Sultan Amir Ahmad Bathhouse (Persian: حمام سلطان امیر احمد, romanized: Hammam-e Sultan Amir Ahmad), a traditional public bathhouse (hammam) built during the Safavid period in the 16th century. It is also known as the Bathhouse of Qasemi, and it is a rare example of Persian architecture and decoration. This historic bathhouse (hammam) is located in Kashan, Iran; the bathhouse, however, was destroyed as a result of an earthquake in 1778 and renovated during the Qajar period. The bathhouse is named after Sultan Amir Ahmad of Imamzadeh, whose mausoleum is nearby. This magnificent building, distinguished by vaulted ceilings, exquisite mosaics, and paintings, is one of the most beautiful and best-preserved historic bathhouses in Iran today. The bathhouse was designated a national heritage site by Iran’s Department of Cultural Heritage in 1956 and is named after Imamzadeh Sultan Amir Ahmad. In the past, the five elements required for each city were the mosque, the bazaar, the building, the bathhouse, and the cistern. As a consequence, one of the key parts of Kashan was considered to be Sultan Amir Ahmad Bathhouse. Evidence has shown that the building of this bathhouse dates back to the Seljuq Dynasty, although some people claim that what we now see as the Sultan Amir Ahmad Bathhouse was originally constructed over the remains of the previous bathhouse that was ruined by an earthquake in the Qajar Dynasty. This house was constructed lower than ground level and in the soil by experienced builders of the past as it had to preserve the warmth inside. Consequently, it would save a massive amount of electricity.
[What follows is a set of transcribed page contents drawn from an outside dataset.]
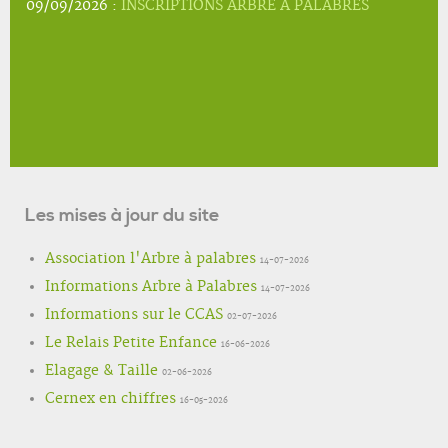
09/09/2026 :
INSCRIPTIONS ARBRE A PALABRES
Les mises à jour du site
Association l'Arbre à palabres
14-07-2026
Informations Arbre à Palabres
14-07-2026
Informations sur le CCAS
02-07-2026
Le Relais Petite Enfance
16-06-2026
Elagage & Taille
02-06-2026
Cernex en chiffres
16-05-2026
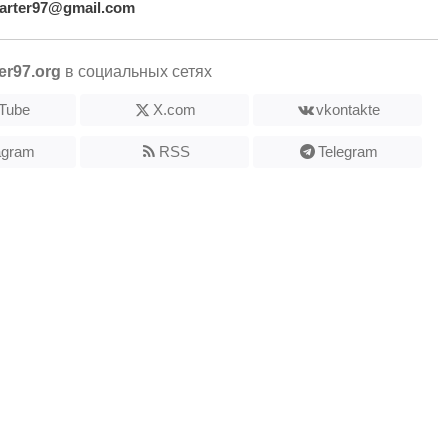
arter97@gmail.com
er97.org
в социальных сетях
Tube
X.com
vkontakte
agram
RSS
Telegram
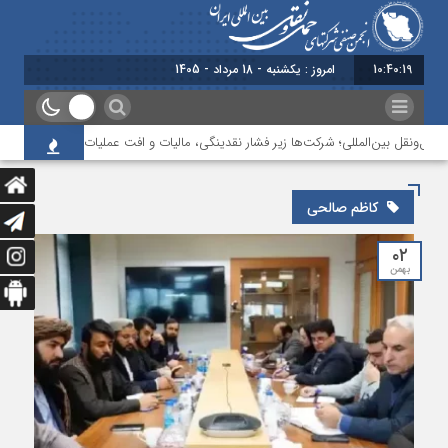
10:40:20
امروز : یکشنبه - 18 مرداد - 1405
ل‌ونقل بین‌المللی؛ شرکت‌ها زیر فشار نقدینگی، مالیات و افت عملیات
بررسی چال
کاظم صالحی
۰۲
بهمن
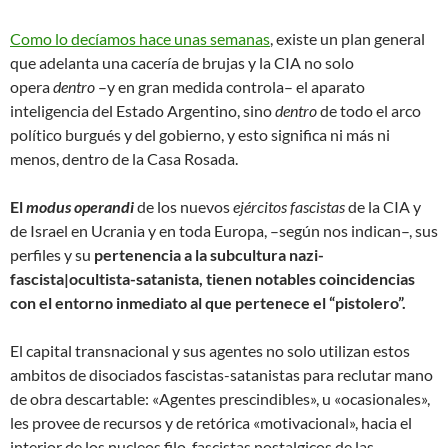
Como lo decíamos hace unas semanas
, existe un plan general
que adelanta una cacería de brujas y la CIA no solo
opera
dentro
–y en gran medida controla– el aparato
inteligencia del Estado Argentino, sino
dentro
de todo el arco
político burgués y del gobierno, y esto significa ni más ni
menos, dentro de la Casa Rosada.
El
modus operandi
de los nuevos
ejércitos fascistas
de la CIA y
de Israel en Ucrania y en toda Europa, –según nos indican–, sus
perfiles y su
pertenencia a la subcultura nazi-
fascista|ocultista-satanista, tienen notables coincidencias
con el entorno inmediato al que pertenece el “pistolero”.
El capital transnacional y sus agentes no solo utilizan estos
ambitos de disociados fascistas-satanistas para reclutar mano
de obra descartable: «Agentes prescindibles», u «ocasionales»,
les provee de recursos y de retórica «motivacional», hacia el
interior de los nucleos filo-fascistas nostalgicos de las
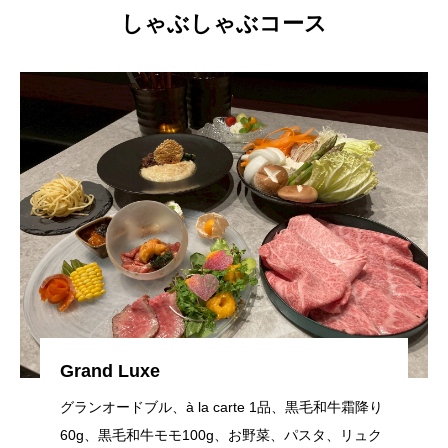
しゃぶしゃぶコース
Grand Luxe
グランオードブル、à la carte 1品、黒毛和牛霜降り
60g、黒毛和牛モモ100g、お野菜、パスタ、リュク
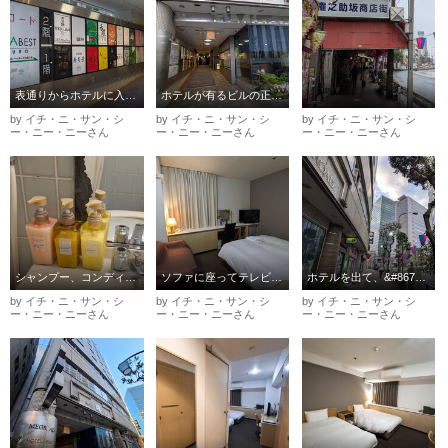
表通りからホテルに入る景色です
ホテルが有るビルの正面です
by イチ・ニ・サン・シ
by イチ・ニ・サン・シ
by イチ・ニ・サン・シ
ー・ニー・ニーさん
ー・ニー・ニーさん
ー・ニー・ニーさん
シャンプー、コンディショナーはLUXです。後ろの鏡は時代もの
ソファに座ってテレビを見ます
ホテルを出て、&#8678;正面に目黒駅です。
by イチ・ニ・サン・シ
by イチ・ニ・サン・シ
by イチ・ニ・サン・シ
ー・ニー・ニーさん
ー・ニー・ニーさん
ー・ニー・ニーさん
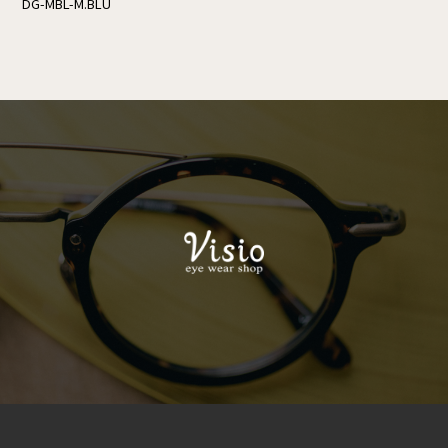
DG-MBL-M.BLU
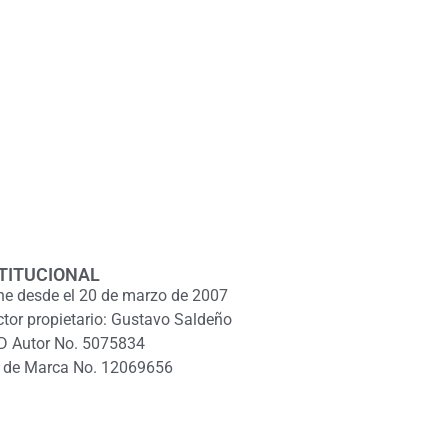
TITUCIONAL
ne desde el 20 de marzo de 2007
ctor propietario: Gustavo Saldeño
D Autor No. 5075834
 de Marca No. 12069656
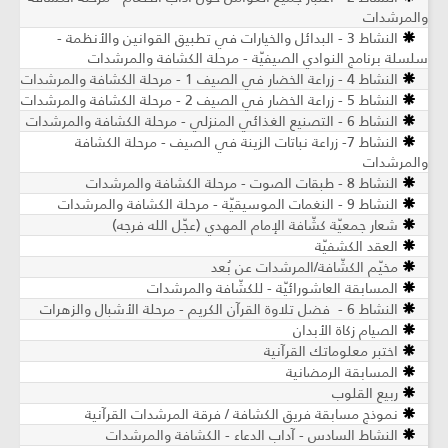
والمرشدات
النشاط 3 - البدائل والخيارات في تطبيق القوانين والأنظمة -
سلسلة برنامج النوادي الصيفيّة - مرحلة الكشافة والمرشدات
النشاط 4 - زراعة الخضار في الصيف 1 - مرحلة الكشافة والمرشدات
النشاط 5 - زراعة الخضار في الصيف 2 - مرحلة الكشافة والمرشدات
النشاط 6 - التصنيع الغذائي المنزلي - مرحلة الكشافة والمرشدات
النشاط 7- زراعة نباتات الزينة في الصيف ​- مرحلة الكشافة
والمرشدات
النشاط 8 - طبقات الصوت - مرحلة الكشافة والمرشدات
النشاط 9 - النغمات الموسيقيّة - مرحلة الكشافة والمرشدات
شعار جمعيّة كشّافة الإمام المهدي (عجّل الله فرجه)
العقد الكشفيّة
مخيّم الكشّافة/المرشدات عن بُعد
المسابقة العاشورائيّة - للكشّافة والمرشدات
النشاط 6 - فضل تلاوة القرآن الكريم - مرحلة الأشبال والزهرات
الصيام زكاة الأبدان
اختبر معلوماتك القرآنية
المسابقة الرمضانية
ربيع القلوب
نموذج مسابقة فريق الكشافة / فرقة المرشدات القرآنية
النشاط السادس - آداب الدعاء - الكشافة والمرشدات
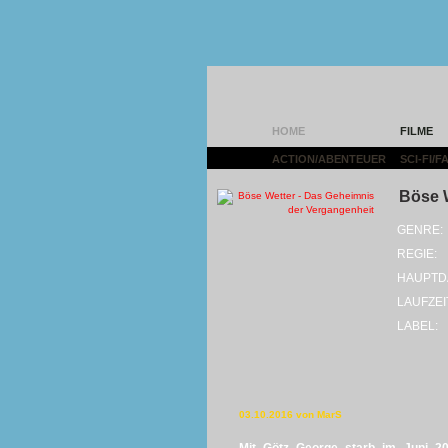
HOME
FILME
ACTION/ABENTEUER
|
SCI-FI/
Böse W
GENRE:
REGIE:
HAUPTD
LAUFZEI
LABEL:
03.10.2016 von MarS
The roof domes and the interior decorations, brickwork & tilework
With an area of around 1000 square meters, the Sultan Amir Ahmad Bathhouse consists of two main parts: the sarbineh (dressing hall) and the garmkhaneh hall (hot bathing hall). The bathhouse is built like a wide octagonal hall with an octagonal pool in the center, surrounded by eight pillars separating its sitting area from the outside. However, this is not the main bathing place, rather the dressing room or Sarbineh, where bathers were lounging and socializing. Bathhouses have played a significant role in the social lives of Iranians since ancient times, and they still do so today. Bathhouses are not only meant for cleansing and relaxing but even for gathering, meeting gossip, and even praying. The Sultan Amir Ahmad Bathhouse’s main washing area, or Garmkhaneh, contains many private hot baths. The Garmkhaneh is connected by a corridor with several turns to the Sarbineh to reduce the exchange of heat and humidity between the two areas. Sultan Amir Ahmad Bathhouse’s superb architecture is too impressive to be overlooked. The distinguishing features include artistic architecture made of lime, turquoise, and golden tiling, seven-layer fascia, and anaglyph engraving. Arch-like ceilings, eye-catching mosaics, and gorgeous paintings on the walls are other wonderful features. Moreover, it is easy to spot bright glasses on the ceiling or the wall holes. The bathhouse roof is constructed of several domes containing convex glasses to provide the bathhouse with adequate lighting while concealing it from the outside. The bathhouse phenomenon has existed since pre-Islamic days in Iran. Ritual purity by washing one’s body became a prerequisite of religious life after the population converted to Islam, and bathing became an integral part of life. Thousands of bathhouses once existed throughout the country. In recent years, their popularity has diminished, as most modern homes have showers and baths now. The few remaining public bathhouses in Iran now attract only day laborers and visitors.